▶ TEXTE À LIRE:

= = = = =

Sauf coup de théâtre exceptionnel, Nasser Al Attiyah a déjà une main sur la première manche de la saison qui lui rapporterait demain 50 points contre 40 pour Sébastien Loeb. Mais sa prudence le prive de points précieux récoltés au panache quotidien par son dauphin et son record de victoires en spéciale décroché ce jour. Le Qatari a beau avoir terminé 2e du jour derrière le Français, il n’en reste pas moins qu’à la veille de l’arrivée, les deux adversaires à nouveau désignés de cette saison 2 sont virtuellement à égalité de points au championnat ! Pour rappel, l’année dernière l’épilogue du Dakar avait vu Nasser repartir de Jeddah avec un seul point d’avance malgré sa victoire sur la course. Si les deux champions sont à l’arrivée demain, le championnat sera très ouvert. La saison 2 va repartir de plus belle chez les autos ! Chez les motos, les écarts des poursuivants du podium actuel du général plaident assez nettement en faveur des deux officiels KTM Price et Benavides et du pilote Husqvarna Skyler Howes. Trois pilotes qui ne figuraient pas sur le podium final 2022. Les deux marques pourraient aussi engranger de gros points à la barbe du constructeur champion du monde en titre. Honda posté en 4e et 5e position avec Van Beveren et Quintanilla, ne pourrait pas ressortir aussi avantagé que l’an dernier.
Sur un air de Classic
La 3e édition du Dakar Classic touchait au but aujourd’hui puisque demain c’est en liaison que sa caravane rejoindra le golfe arabique. Ce soir, l’équipage Juan Morera et Lidia Ruba peut se féliciter d’avoir signé le premier quasi sans faute de l’histoire de la jeune course. Le couple espagnol aura en effet occupé la tête du général sans interruption depuis l’étape 2, ne laissant que les miettes de l’étape 1 à un autre couple de revenants, les Galpin dans leur Protruck. Et ce sont leurs amis Carlos Santaolalla et Aran Sol i Juanola qui les suivent au classement devant les Italiens Paolo Bedeschi et Daniele Bottallo. Les vainqueurs 2022 Serge Mogno et Florent Drulhon, 5e du général, se sont distingués en décrochant le Challenge Dune Test qui récompensait pour la première fois les performances dans les cordons dunaires. Du côté du Challenge Authentic Codriver, c’est un équipage arrivé avec toute l’instrumentation moderne qui a fait devant mauvaise fortune bon cœur.

= = = = =

▶ CONSIGNE: Rédigez la suite du texte sur le Dakar à partir de sa dernière phrase.

= = = = =

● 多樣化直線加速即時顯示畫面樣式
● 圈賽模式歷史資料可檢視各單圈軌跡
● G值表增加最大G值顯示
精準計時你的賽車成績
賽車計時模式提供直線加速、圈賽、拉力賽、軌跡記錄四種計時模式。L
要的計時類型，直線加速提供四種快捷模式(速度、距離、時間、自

= = = = =

▶ RÉSULTAT:
Ne réussissant pas à faire fonctionner la technologie, ils se sont engagés dans le challenge des aventuriers de l’âge du crayon et du papier et ont remporté la mise ! Chez le très attendu Iconic Classic Challenge réservé aux véhicules ayant réellement déjà participé au Dakar, c’est un autre Toyota HDJ 80 qui s’impose. Car oui, tous les vainqueurs 2023 étaient engagés dans des « 80 ». C’est celui des Catalans qui signe la deuxième place du général qui avait pris part aux éditions 1994 et 1996 qui l’emporte. Pour la petite histoire qui fait les joies de l’Historic, ce véhicule avait appartenu à Jacky Ickx qui envisageait alors de s’engager sur le Dakar à son volant. Un projet qui ne vit jamais le jour mais qui trouve un écho en guise de clap de fin de cette édition puisque le pilote Belge, parrain de cette édition présent toute la quinzaine, aura finalement assisté à la victoire sur ce challenge de « son » véhicule sur le Dakar Classic !
La réaction du jour
Adrien Van Beveren : « Ce sera de loin mon meilleur Dakar »
« C’était une vraie journée de dunes. C’était assez piégeux avec cette luminosité pour voir les reliefs. Au début je me suis fait un peu tassé en sautant deux ou trois dunes, donc j’ai calmé le jeu. J’ai quand même attaqué tout ce que je pouvais. La navigation était complexe, il y avait un point où on a tourné un peu pour réussir à le trouver. Je suis satisfait de mon rallye, j’ai donné le max à chaque instant. Les stratégies et les conditions de course font que ce sera compliqué de concrétiser un rêve, mais j’ai fait un rallye hyper solide. Ce sera de loin mon meilleur Dakar. Et il reste une étape demain, rien n’est fini tant qu’on n’a pas passé la ligne d’arrivée. On va attaquer jusqu’au bout. »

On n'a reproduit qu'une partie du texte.